PHILIP KITTELL JR.
Bruce trustees OK
12-year loan for 34 Mile Rd
by CHRIS GRAY
Financial constraints are causing Bruce Township officials to ask for an extended loan from the state to pay for a significant paving project.
Observer Staff Writer
The Board of Trustees voted 4-1 to go forward with a 12-year term on a State Infrastructure Bank (SIB) loan that would assist in paying for paving 34 Mile Road. Clerk Susan Brockmann was the dissenting vote at the board's Nov. 13 meeting.
The township, in conjunction with the Macomb County Department of Roads, is seeking $1.8 million in federal grant dollars to pave 34 Mile Road from Campground to Fisher roads. The entire project would cost about $2.2 million.
The grant requires a match, meaning both the county and township must pay $472,500. With its tight $1.1 million budget, the township decided a SIB loan would be the best route for providing the match.
SIB loans are provided to public and private entities for transportation improvements, and are considered on a case-by-case basis. Treasurer Deborah Obrecht said a 12-year loan at 3 percent interest would be $47,468 a year for the township.
The Department of Roads is applying on behalf of the township for the loan as it doesn't have the collateral to apply. The township paid $2,500 for the county to administer the loan.
Township engineers said when speaking with Department of Roads Director Bob Hoepfner, he said the township should only go after a five-year term since that is the only time length he has seen for SIB loans.
Trustee Paul Okoniewski said he didn't find Hoepfner's answer acceptable, and wanted a better explanation as to why the township couldn't have a 10-year or 12-year term.
"Even though we have to go through the county on this, he should not be dictating the terms," he said. "It should be us, the ones that are going to make the agreement, that agree to what the terms are."
Obrecht said the township has to show financial backing to justify going for a 12-year loan term in lieu of five years. She said if approved, the township gives the money to the county in order to pay the state for the loan.
She said both the township and county are paying $472,500, and wondered if other projects the department is considering is affecting the decision to allocate those funds.
Brockmann said she voted against the loan because she believes the township shouldn't take on more debt when it's already struggling with its sewer debt.

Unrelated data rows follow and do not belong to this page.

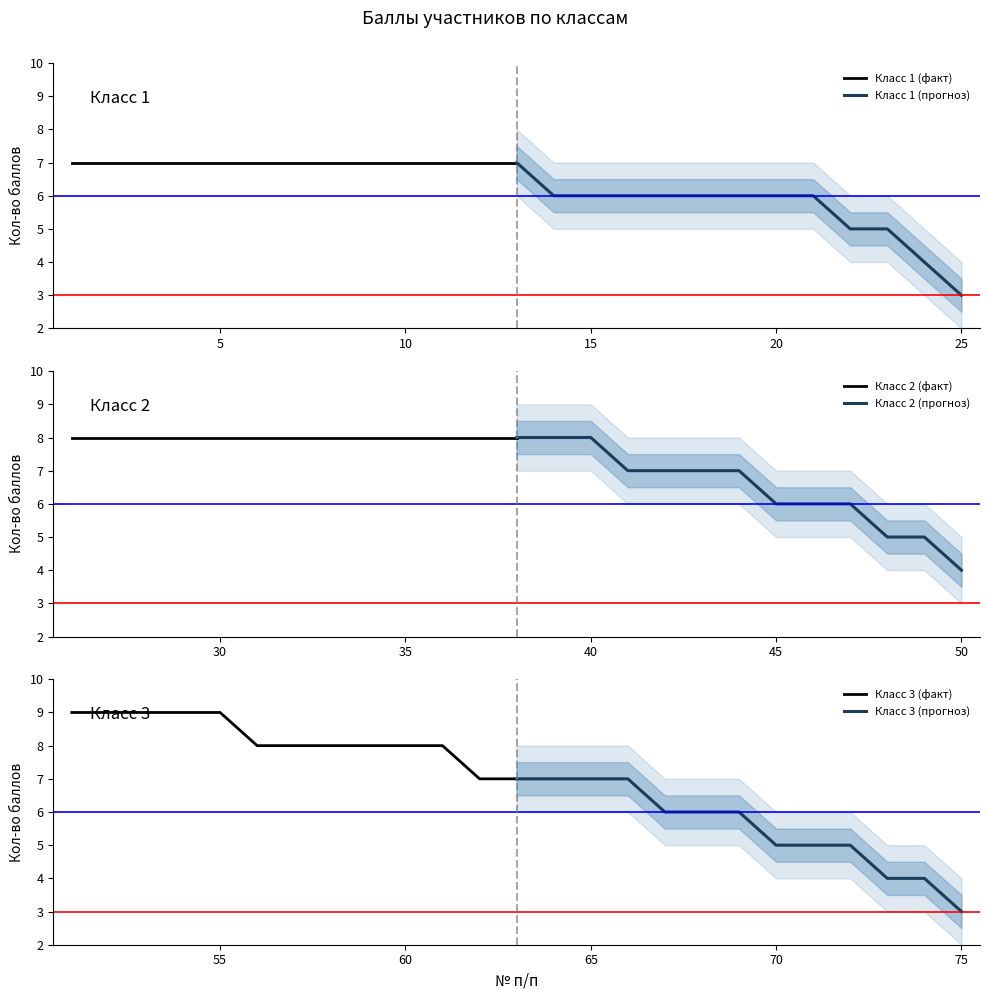

Reading left to right, what are all the values shown in this chart?

Класс 1 (факт): 7	7	7	7	7	7	7	7	7	7	7	7	7
Класс 1 (прогноз): 7	6	6	6	6	6	6	6	6	5	5	4	3
Класс 2 (факт): 8	8	8	8	8	8	8	8	8	8	8	8	8
Класс 2 (прогноз): 8	8	8	7	7	7	7	6	6	6	5	5	4
Класс 3 (факт): 9	9	9	9	9	8	8	8	8	8	8	7	7
Класс 3 (прогноз): 7	7	7	7	6	6	6	5	5	5	4	4	3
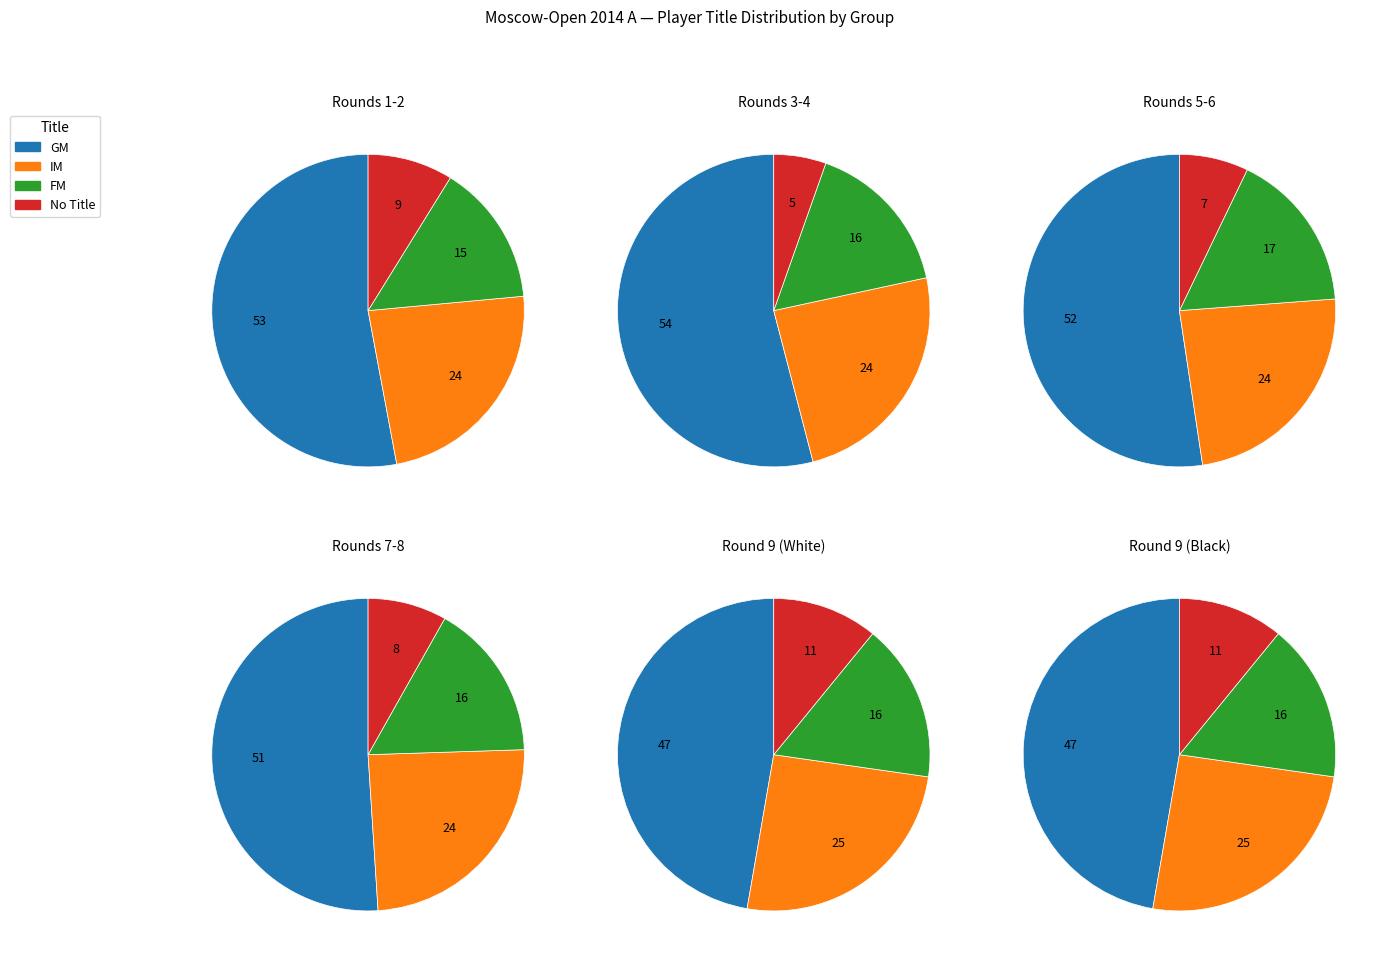

To the nearest percent, what is the difference between the  and IM slice percentages?

15%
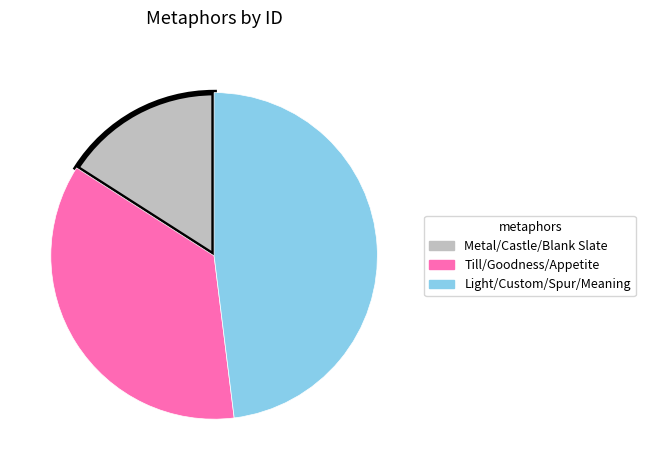

Between Light/Custom/Spur/Meaning and Metal/Castle/Blank Slate, which is larger?

Light/Custom/Spur/Meaning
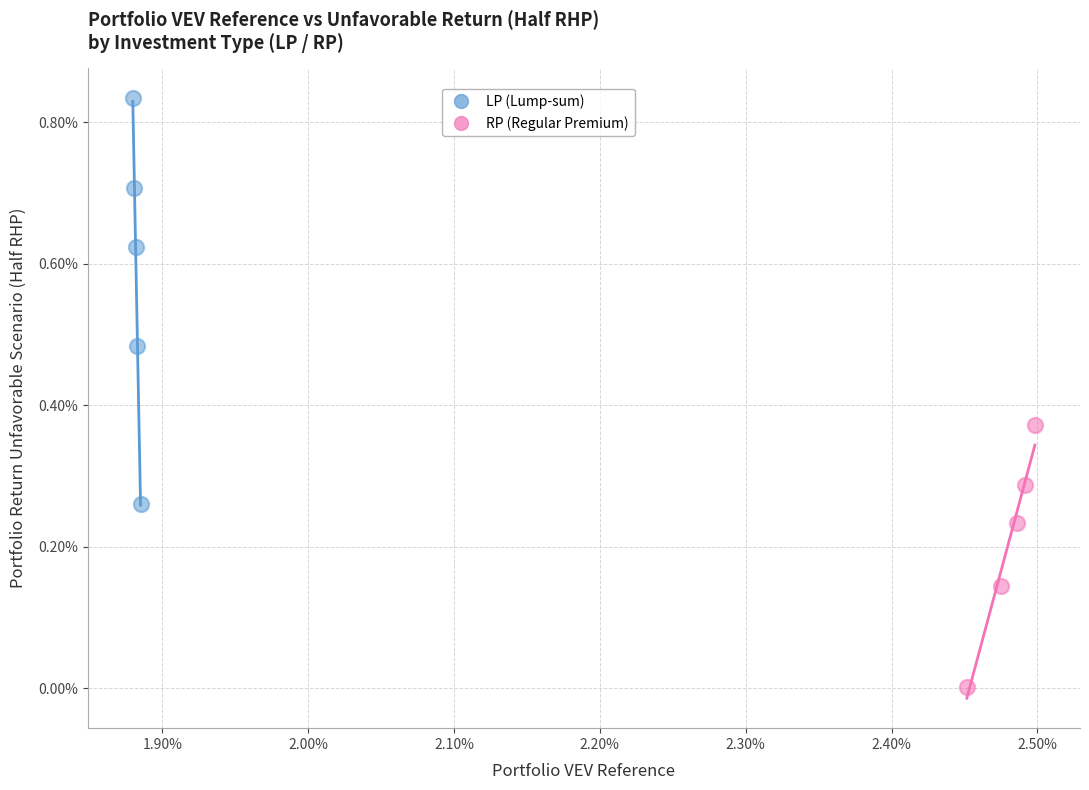

Which series has the widest spread of Y values?

LP (Lump-sum)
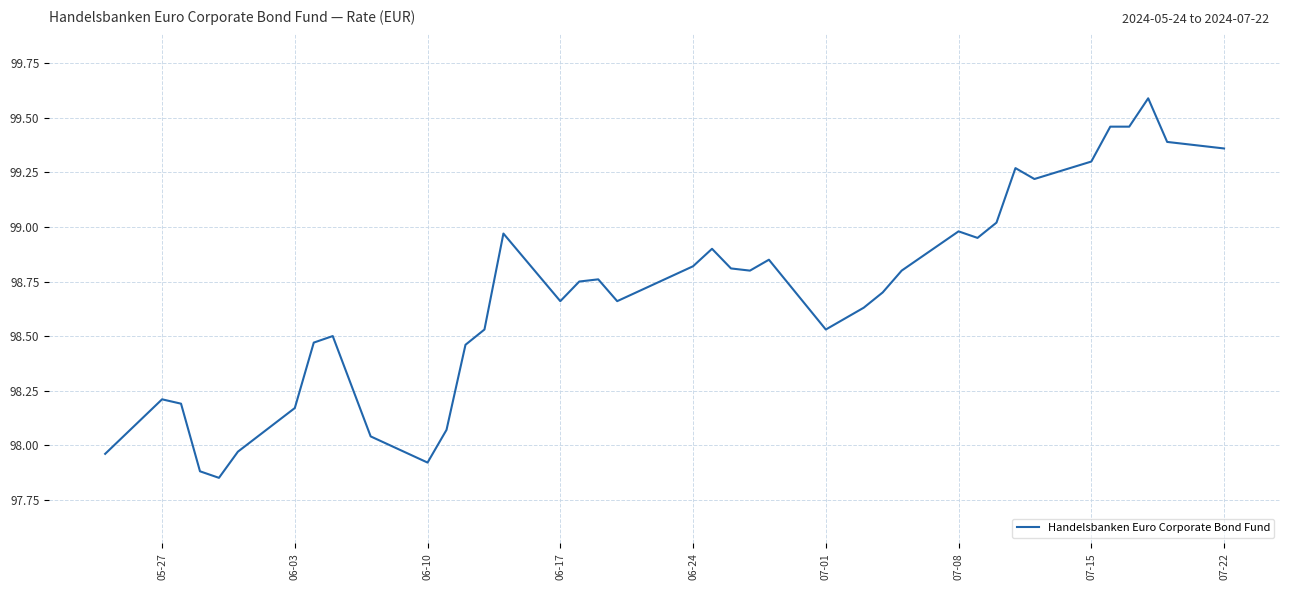

What is the greatest value displayed?

99.6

"If things were in a better position, I would want to take advantage of the funding, it is a great deal to be funded by federal dollars," she said outside of the meeting. "I can't see putting the township into more debt at this time."
In its 2013-14 budget, township officials agreed to levy a 1 percent fee to residents to offset the costs related to treasurer and assessment operations. The money freed up by this fee would then be used to help pay for the loan.
Brockmann said if the loan was approved, she couldn't see the township removing the 1 percent fee anytime soon.
"It sure would be hard to take it back off when you're committed to a 12-year loan," she said.